Die Polizei geht davon aus, dass die Verdächtigen nicht wussten, dass sich in dem angrenzenden Gebäude Menschen aufhalten würden. Nun wird wegen schwerer Brandstiftung ermittelt. Außerdem prüft die Polizei, ob die beiden auch für weitere Brände verantwortlich sind, bei denen immer wieder Papiercontainer in Flammen aufgegangen waren.

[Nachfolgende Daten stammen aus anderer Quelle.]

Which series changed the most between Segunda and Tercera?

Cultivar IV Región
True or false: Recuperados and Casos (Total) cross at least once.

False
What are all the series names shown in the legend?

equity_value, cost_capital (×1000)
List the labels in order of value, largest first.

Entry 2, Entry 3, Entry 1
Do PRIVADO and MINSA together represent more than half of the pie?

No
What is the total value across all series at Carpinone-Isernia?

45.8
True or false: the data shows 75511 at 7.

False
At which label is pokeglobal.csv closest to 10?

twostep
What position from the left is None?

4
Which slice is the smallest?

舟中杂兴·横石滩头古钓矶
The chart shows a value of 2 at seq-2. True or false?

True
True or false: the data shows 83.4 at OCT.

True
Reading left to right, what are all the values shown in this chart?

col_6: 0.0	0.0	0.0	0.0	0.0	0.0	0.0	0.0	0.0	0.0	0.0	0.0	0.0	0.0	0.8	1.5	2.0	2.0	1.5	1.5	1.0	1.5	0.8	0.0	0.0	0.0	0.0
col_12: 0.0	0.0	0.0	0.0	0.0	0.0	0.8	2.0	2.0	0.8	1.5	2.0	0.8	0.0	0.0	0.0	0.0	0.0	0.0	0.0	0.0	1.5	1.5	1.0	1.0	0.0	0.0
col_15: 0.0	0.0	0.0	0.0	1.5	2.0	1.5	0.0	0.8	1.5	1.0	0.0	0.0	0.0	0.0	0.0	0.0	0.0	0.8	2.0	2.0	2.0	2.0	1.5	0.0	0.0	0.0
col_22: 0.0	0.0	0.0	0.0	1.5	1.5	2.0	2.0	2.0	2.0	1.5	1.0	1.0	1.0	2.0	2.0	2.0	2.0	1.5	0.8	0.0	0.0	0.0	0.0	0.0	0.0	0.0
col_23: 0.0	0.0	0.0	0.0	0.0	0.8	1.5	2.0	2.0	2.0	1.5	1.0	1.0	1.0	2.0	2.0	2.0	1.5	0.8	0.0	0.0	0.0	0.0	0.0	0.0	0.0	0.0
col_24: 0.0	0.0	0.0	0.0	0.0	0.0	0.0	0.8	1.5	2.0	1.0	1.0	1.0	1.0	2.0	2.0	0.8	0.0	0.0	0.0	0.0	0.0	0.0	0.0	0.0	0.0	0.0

Bei der Malchiner Feuerwehr macht sich unterdessen Wut breit, wie Wehrführer Andreas Mohrholz berichtet. Dass nun noch zwei weitere mutmaßliche Brandstifter zur Truppe gehören sollen, damit habe niemand gerechnet. Im Mai steht nämlich bereits ein 17-jähriger Malchiner Feuerwehrmann vor Gericht, der von Novemver 2011 bis August 2012 ebenfalls Müll- und Papiercontainer angesteckt haben soll. Der junge Mann bestreitet dies.